While we are unable to speak to the specific information being provided to the media through a third party, what I can tell you is that City Manager Martin Hayward has my full support. We will continuously and repeatedly reiterate our commitment to ensuring a workplace that is free of harassment or discrimination of any kind.

Over the last year, as a Council, we have made significant changes and we are seeing improvements in workplace culture. These improvements take time.

It’s important for all staff working at the Corporation of the City of London to understand there are many options available to them should they feel the need to reach out for any reason.

There is an intake process, internal and external human resources representatives, a workplace harassment and discrimination prevention policy, access to support from union organizations and employees also have the ability to reach out to the Labour Relations Board or the Human Rights Tribunal.

The #MeToo and #TimesUp movement is important and necessary. Right now, we see individuals from all sectors coming forward with stories of harassment and violence in unprecedented volumes.
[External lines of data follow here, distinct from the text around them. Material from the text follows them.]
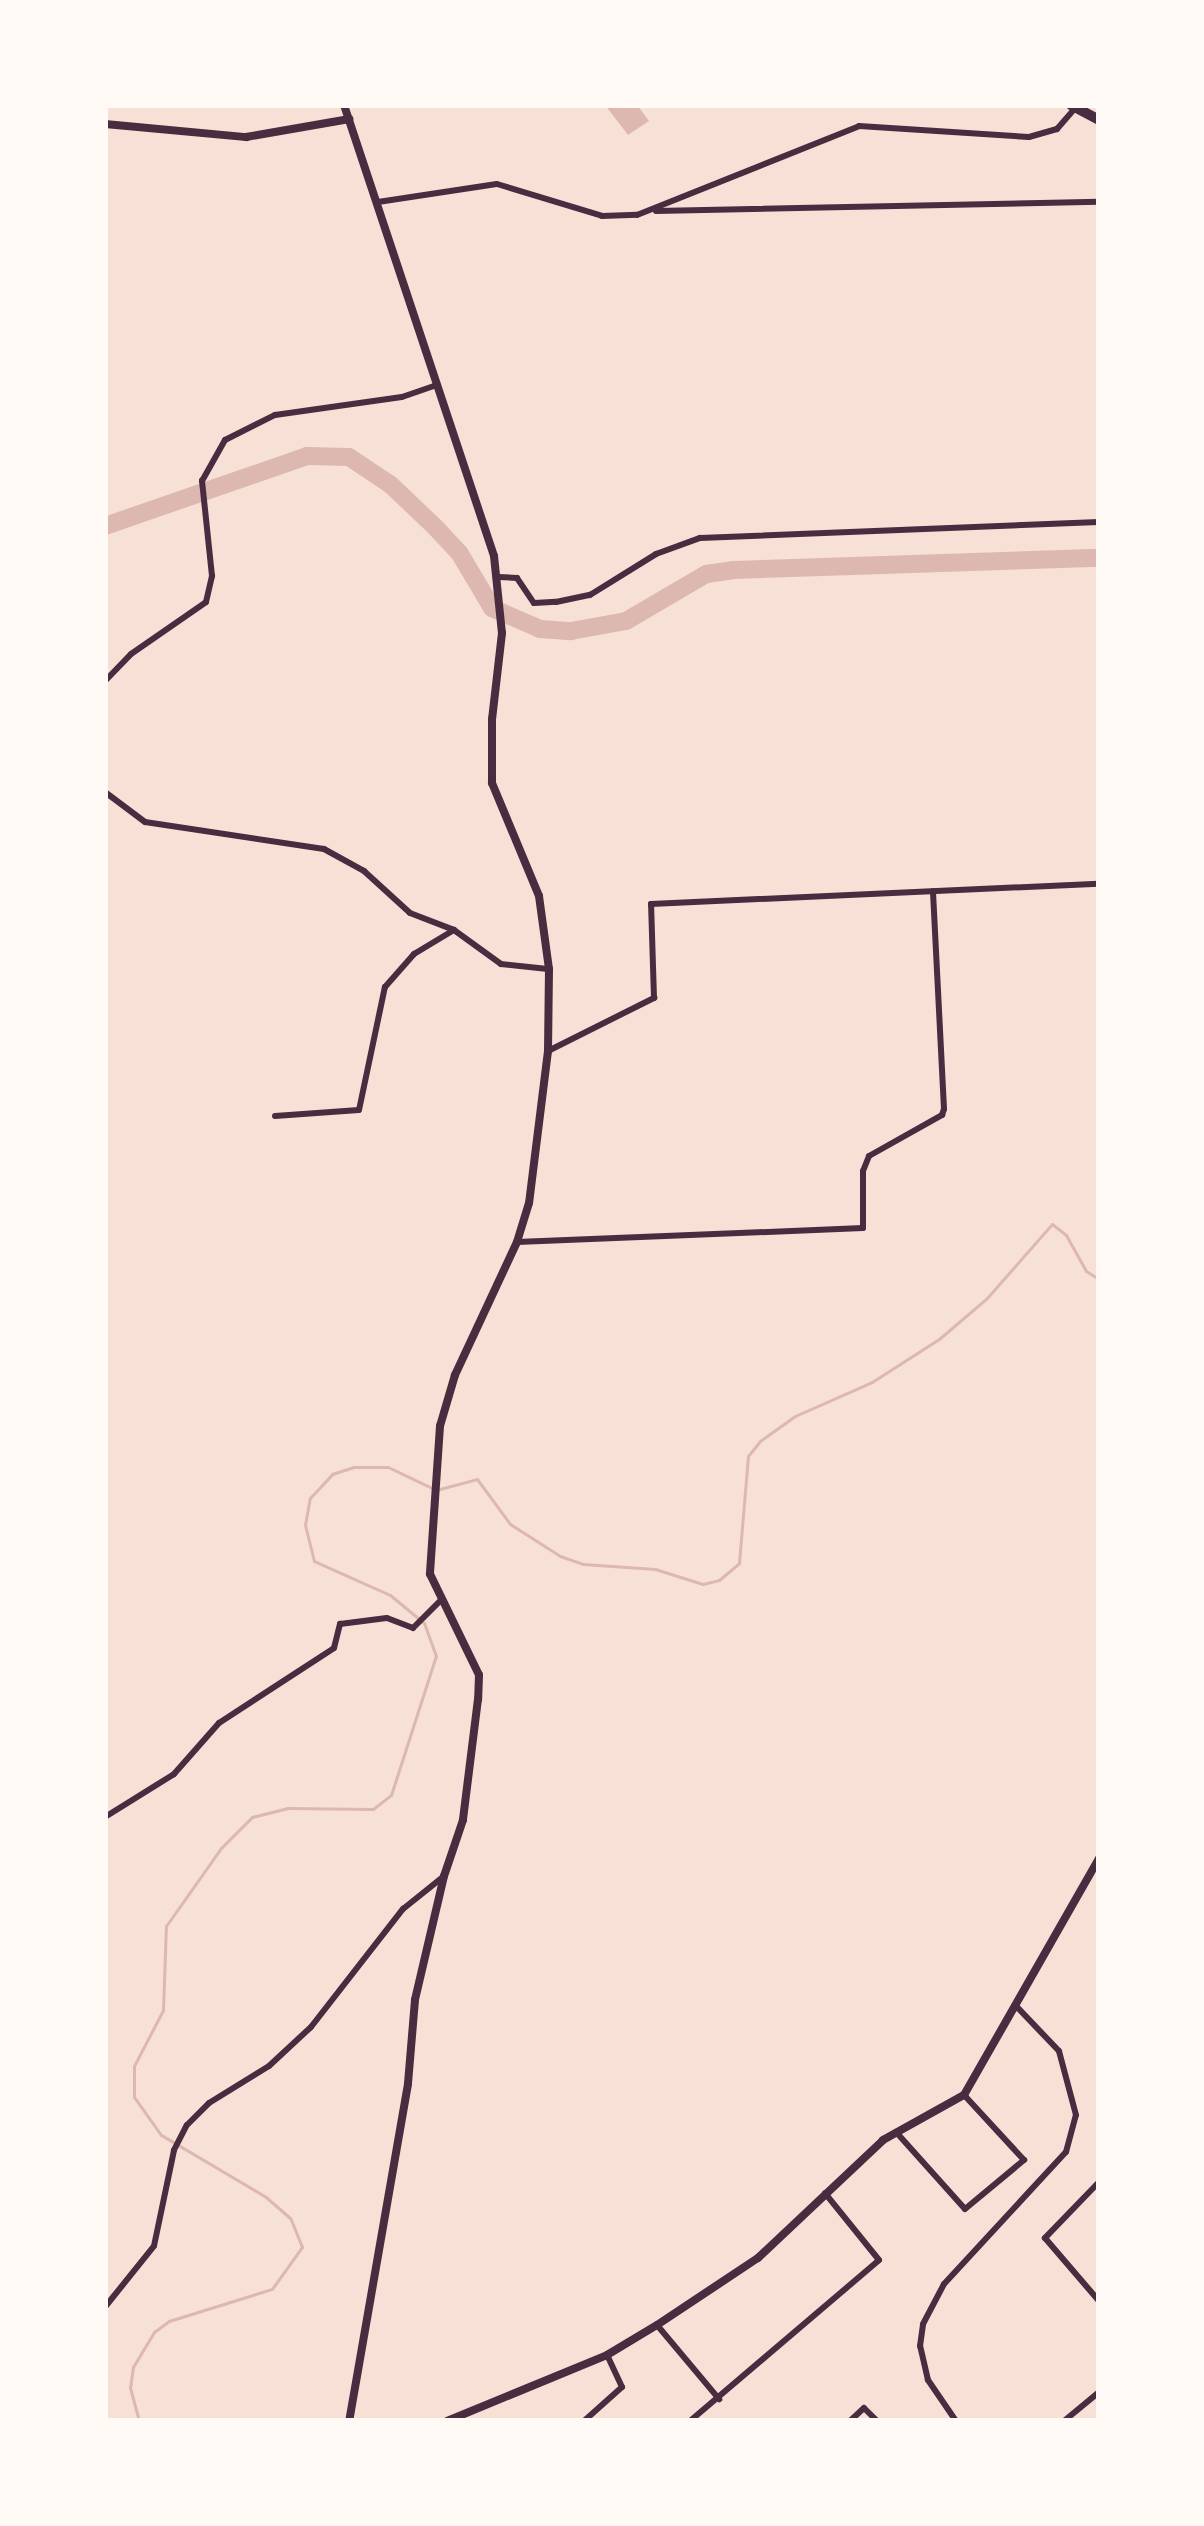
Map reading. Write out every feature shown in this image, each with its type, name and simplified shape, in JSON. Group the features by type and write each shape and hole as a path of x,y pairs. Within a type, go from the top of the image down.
{"highway":[{"path":"1073,106 1099,120"}],"street":[{"path":"344,105 499,578 502,629 492,783 539,896 549,969 548,1051 529,1203 517,1243 445,1402 433,1496 430,1574 479,1675 464,1820 443,1876 415,2000 408,2084 349,2421"},
{"path":"378,202 497,184 602,216 652,210 859,126 1028,137 1057,129 1073,106"},
{"path":"105,124 246,137 349,119"},
{"path":"652,210 674,215 1099,202"},
{"path":"105,682 131,654 206,602 212,576 202,481 225,440 275,415 402,397 436,385"},
{"path":"499,578 517,578 534,603 556,602 590,595 656,554 700,538 1099,522"},
{"path":"105,791 145,822 324,849 364,871 410,913 454,930 513,969 549,969"},
{"path":"548,1051 654,998 651,904 1099,884"},
{"path":"517,1243 862,1228 862,1172 869,1156 942,1115 944,1109 933,891"},
{"path":"275,1116 359,1110 385,987 414,955 454,930"},
{"path":"105,1817 174,1774 219,1723 334,1648 340,1624 366,1617 415,1626 440,1601"},
{"path":"447,2421 465,2418 607,2355 657,2325 758,2258 896,2132 964,2096 1099,1858"},
{"path":"105,2306 154,2246 177,2144 209,2104 269,2066 310,2026 403,1909 443,1876"},
{"path":"956,2421 928,2380 920,2346 923,2324 944,2284 1066,2152 1076,2115 1059,2051 1016,2006"},
{"path":"896,2132 965,2209 1024,2160 964,2096"},
{"path":"1099,2182 1045,2238 1099,2300"},
{"path":"690,2421 879,2260 824,2193"},
{"path":"657,2325 718,2398"},
{"path":"584,2421 622,2387 607,2355"},
{"path":"1064,2421 1099,2392"},
{"path":"850,2421 864,2408 877,2421"}],"shaded area":[{"path":"605,105 637,105 649,121 628,135"}],"waterway":[{"path":"105,526 307,456 349,457 391,485 436,528 460,554 492,608 540,629 571,631 626,621 706,574 733,570 1099,558"},
{"path":"139,2421 130,2388 133,2367 154,2332 169,2321 272,2289 302,2247 290,2218 266,2197 161,2135 134,2097 134,2066 163,2010 166,1926 221,1848 252,1817 287,1808 373,1809 391,1795 436,1656 424,1623 390,1595 314,1561 305,1525 310,1498 332,1474 353,1467 388,1467 436,1490 477,1479 510,1524 560,1556 583,1564 655,1569 703,1584 719,1580 739,1563 748,1456 760,1441 795,1416 872,1382 939,1339 987,1298 1052,1224 1066,1235 1086,1271 1099,1279"}]}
We need to make sure our policies and practices are designed so they protect everyone.

Often times being a leader means dealing with difficult and sensitive information; it means working through appropriate channels and not negotiating in the media or giving in to ultimatums, but rather taking a careful look at a situation and taking appropriate action.

If we need to make adjustments to our policies, we will.
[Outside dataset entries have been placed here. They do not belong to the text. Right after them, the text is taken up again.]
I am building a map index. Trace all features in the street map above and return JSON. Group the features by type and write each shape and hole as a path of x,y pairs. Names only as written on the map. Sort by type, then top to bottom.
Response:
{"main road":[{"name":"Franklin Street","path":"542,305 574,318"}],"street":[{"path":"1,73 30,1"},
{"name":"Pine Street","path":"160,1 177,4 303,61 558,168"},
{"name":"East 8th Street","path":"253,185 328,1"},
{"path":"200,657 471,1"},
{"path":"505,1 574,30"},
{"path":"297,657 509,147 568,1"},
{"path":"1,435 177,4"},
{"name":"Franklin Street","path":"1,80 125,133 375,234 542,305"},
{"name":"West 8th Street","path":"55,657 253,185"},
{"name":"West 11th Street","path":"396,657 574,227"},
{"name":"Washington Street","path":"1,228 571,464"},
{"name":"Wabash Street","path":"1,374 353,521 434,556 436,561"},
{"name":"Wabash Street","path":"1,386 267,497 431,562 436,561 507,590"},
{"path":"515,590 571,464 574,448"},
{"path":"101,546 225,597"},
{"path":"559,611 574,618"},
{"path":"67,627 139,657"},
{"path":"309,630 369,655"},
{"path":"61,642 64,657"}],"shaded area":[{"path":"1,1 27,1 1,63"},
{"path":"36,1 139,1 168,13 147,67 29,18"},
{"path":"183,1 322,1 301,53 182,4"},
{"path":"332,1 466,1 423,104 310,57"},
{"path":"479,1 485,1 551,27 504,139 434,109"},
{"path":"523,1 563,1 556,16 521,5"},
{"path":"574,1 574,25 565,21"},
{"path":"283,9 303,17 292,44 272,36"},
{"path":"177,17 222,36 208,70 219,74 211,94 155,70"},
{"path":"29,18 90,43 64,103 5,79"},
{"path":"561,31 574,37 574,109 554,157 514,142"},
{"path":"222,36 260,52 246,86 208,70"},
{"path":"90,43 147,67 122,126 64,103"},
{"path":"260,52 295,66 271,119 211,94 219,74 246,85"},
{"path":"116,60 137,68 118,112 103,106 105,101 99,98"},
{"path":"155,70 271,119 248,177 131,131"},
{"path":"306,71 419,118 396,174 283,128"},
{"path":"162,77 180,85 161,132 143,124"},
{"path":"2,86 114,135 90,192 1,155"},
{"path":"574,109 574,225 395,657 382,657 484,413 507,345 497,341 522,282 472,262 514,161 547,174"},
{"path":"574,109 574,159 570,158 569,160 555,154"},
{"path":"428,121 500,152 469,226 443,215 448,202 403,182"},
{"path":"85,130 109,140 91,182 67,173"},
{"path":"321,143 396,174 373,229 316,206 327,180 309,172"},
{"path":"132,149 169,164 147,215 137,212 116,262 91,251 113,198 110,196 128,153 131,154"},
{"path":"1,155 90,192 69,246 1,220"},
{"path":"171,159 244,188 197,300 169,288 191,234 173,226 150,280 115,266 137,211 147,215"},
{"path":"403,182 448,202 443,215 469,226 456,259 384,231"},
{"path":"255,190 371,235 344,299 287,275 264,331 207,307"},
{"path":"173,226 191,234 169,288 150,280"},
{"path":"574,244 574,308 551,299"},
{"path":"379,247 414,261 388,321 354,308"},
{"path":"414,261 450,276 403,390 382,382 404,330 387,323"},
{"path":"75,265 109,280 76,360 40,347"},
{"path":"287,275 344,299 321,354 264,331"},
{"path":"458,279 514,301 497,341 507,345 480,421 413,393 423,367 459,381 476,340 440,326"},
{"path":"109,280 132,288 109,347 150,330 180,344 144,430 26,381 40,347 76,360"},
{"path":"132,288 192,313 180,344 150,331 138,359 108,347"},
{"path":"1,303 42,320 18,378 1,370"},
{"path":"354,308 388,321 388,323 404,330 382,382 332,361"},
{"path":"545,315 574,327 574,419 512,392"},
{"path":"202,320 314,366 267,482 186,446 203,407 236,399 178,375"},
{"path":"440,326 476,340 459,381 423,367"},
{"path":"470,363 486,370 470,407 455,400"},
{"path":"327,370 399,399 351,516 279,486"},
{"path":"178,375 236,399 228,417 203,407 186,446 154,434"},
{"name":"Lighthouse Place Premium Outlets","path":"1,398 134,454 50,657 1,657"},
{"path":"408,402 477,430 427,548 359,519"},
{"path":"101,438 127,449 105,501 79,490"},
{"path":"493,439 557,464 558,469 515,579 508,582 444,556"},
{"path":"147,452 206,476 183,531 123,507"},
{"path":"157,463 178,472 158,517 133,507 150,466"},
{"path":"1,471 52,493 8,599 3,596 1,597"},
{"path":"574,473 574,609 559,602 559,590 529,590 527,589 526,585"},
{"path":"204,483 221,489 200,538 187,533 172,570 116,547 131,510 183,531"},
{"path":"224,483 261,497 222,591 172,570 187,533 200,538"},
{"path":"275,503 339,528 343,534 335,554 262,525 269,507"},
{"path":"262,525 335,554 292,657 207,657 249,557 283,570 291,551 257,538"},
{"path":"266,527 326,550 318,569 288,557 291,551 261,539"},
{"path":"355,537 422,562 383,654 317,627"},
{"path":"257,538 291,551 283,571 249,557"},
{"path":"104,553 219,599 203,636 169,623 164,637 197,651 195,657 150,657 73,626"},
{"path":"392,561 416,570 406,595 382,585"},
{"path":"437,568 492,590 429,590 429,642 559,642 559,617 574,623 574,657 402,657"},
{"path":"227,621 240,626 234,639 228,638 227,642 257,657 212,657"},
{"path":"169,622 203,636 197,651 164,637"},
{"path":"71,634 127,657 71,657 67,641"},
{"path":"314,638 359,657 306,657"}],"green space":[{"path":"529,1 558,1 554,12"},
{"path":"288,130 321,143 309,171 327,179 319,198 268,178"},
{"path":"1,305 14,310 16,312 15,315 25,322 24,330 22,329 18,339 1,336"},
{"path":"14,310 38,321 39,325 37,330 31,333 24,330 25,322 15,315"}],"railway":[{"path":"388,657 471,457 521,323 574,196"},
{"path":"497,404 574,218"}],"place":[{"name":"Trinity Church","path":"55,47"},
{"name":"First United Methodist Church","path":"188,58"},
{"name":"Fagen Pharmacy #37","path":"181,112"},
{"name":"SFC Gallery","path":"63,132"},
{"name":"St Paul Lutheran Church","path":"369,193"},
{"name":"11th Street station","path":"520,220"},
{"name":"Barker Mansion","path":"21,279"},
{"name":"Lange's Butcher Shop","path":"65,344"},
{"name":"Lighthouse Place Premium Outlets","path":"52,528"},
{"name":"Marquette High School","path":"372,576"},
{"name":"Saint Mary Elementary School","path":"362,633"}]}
Meanwhile, a former London fire department employee has shared her account of harassment exclusively with CTV News.

"I spent more time at work crying than not," says the woman who did not want to be identified.

She provided CTV News with a copy of a confidential letter she recently sent to mayor Matt Brown outlining verbal harassment and bullying that led to her to quit.
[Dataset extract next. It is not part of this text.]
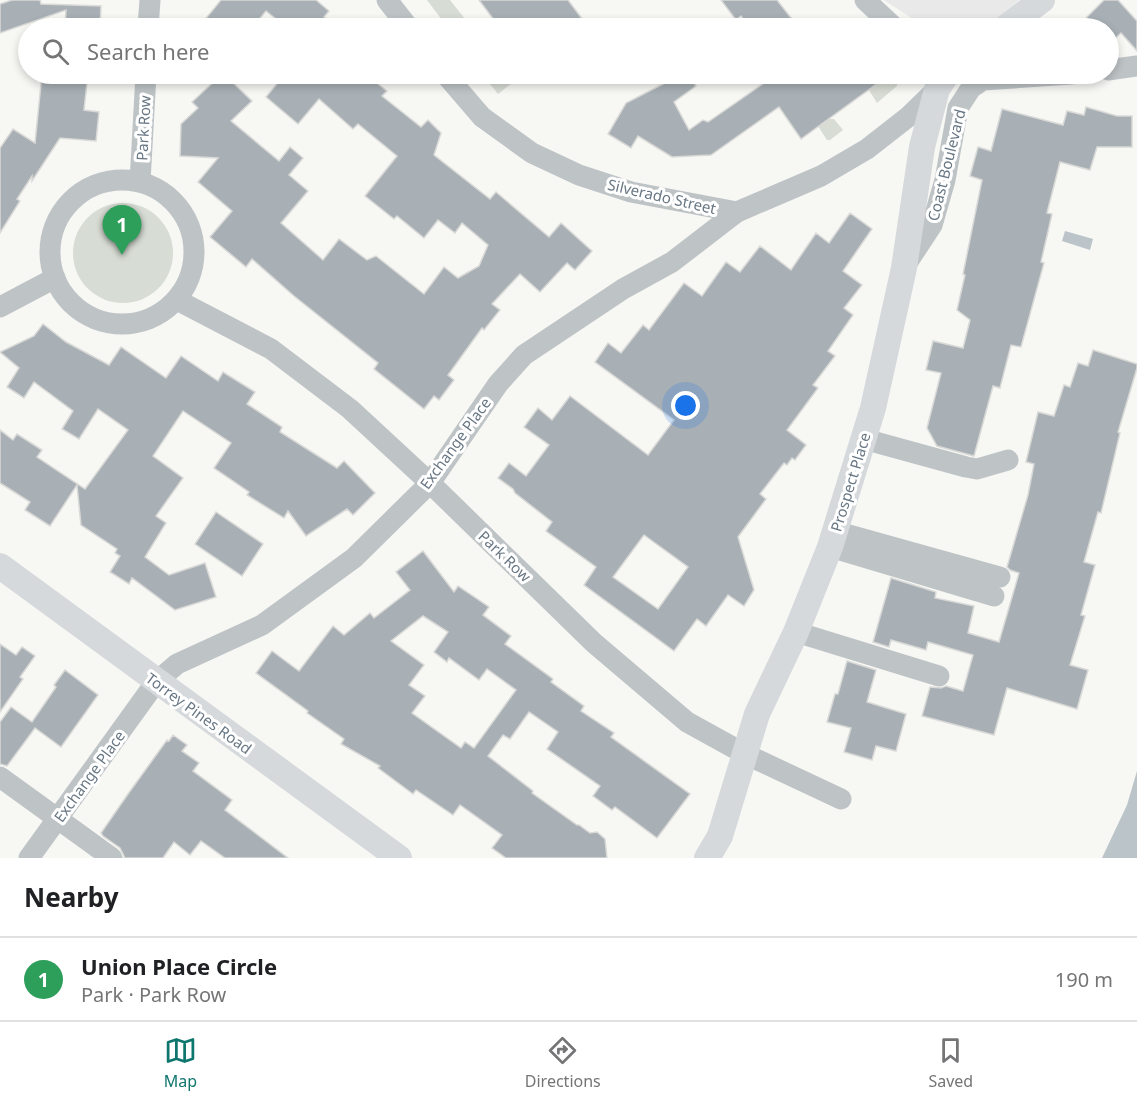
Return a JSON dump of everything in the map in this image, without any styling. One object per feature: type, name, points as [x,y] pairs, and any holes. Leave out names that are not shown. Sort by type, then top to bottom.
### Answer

After 13 years working for the city, she was scared to speak up.

"I had worked there long enough to know that making a complaint would make my life worse not better."

Ultimately frustrated the author resigned in October 2015.

"No one believed that the city's harassment policies were anything other than a cover for human resources who certainly didn't give a damn about emplyees at the fire department."

The letter provides a first hand account of what critics say is an ineffective harassment policy for municipal employees.

Citing privacy rules, city manager Martin Hayward can't speak to the specific incidents in the letter, but spoke with CTV News.

"It saddens me because no one should come to work and feel that way," says Hayward.

Hayward says he has heard concern loud and clear.

One revision to the harassment policy may be to retain an independant third party to accept anonymous complaints.

During 34 years working his way through the ranks at London city hall, there were times he felt unable to speak up.

"I have experienced areas where I have been afraid in years past before we had processes and I don't want that for anybody else," says Hayward.

Brown called a special closed door meeting Monday with council.

CTV News has learned that the harassment policy was part of that discussion, but letters marked confidential, like the one provided to CTV News could not legally be included in the meeting.

The union that represents London firefighters says they commend the courage of those stepping forward because those voices need to be heard.

"The London Professional Firefighters Association continues to remain steadfast in all our efforts to engage our management and leadership team in conversations about buiding and protecting a safe workplace," says LPFA president Jason Timlick.

Hayward admits city hall isn't perfect but adds he doesn't want the public criticism to hurt his many dedicated and caring employees.

"They feel like we are all being painted as people living in an environment that's a negative environment and that's simply not the case," says Hayward.

CTV News reached out to fire chief John Kobarda for comment but has yet to receive a response.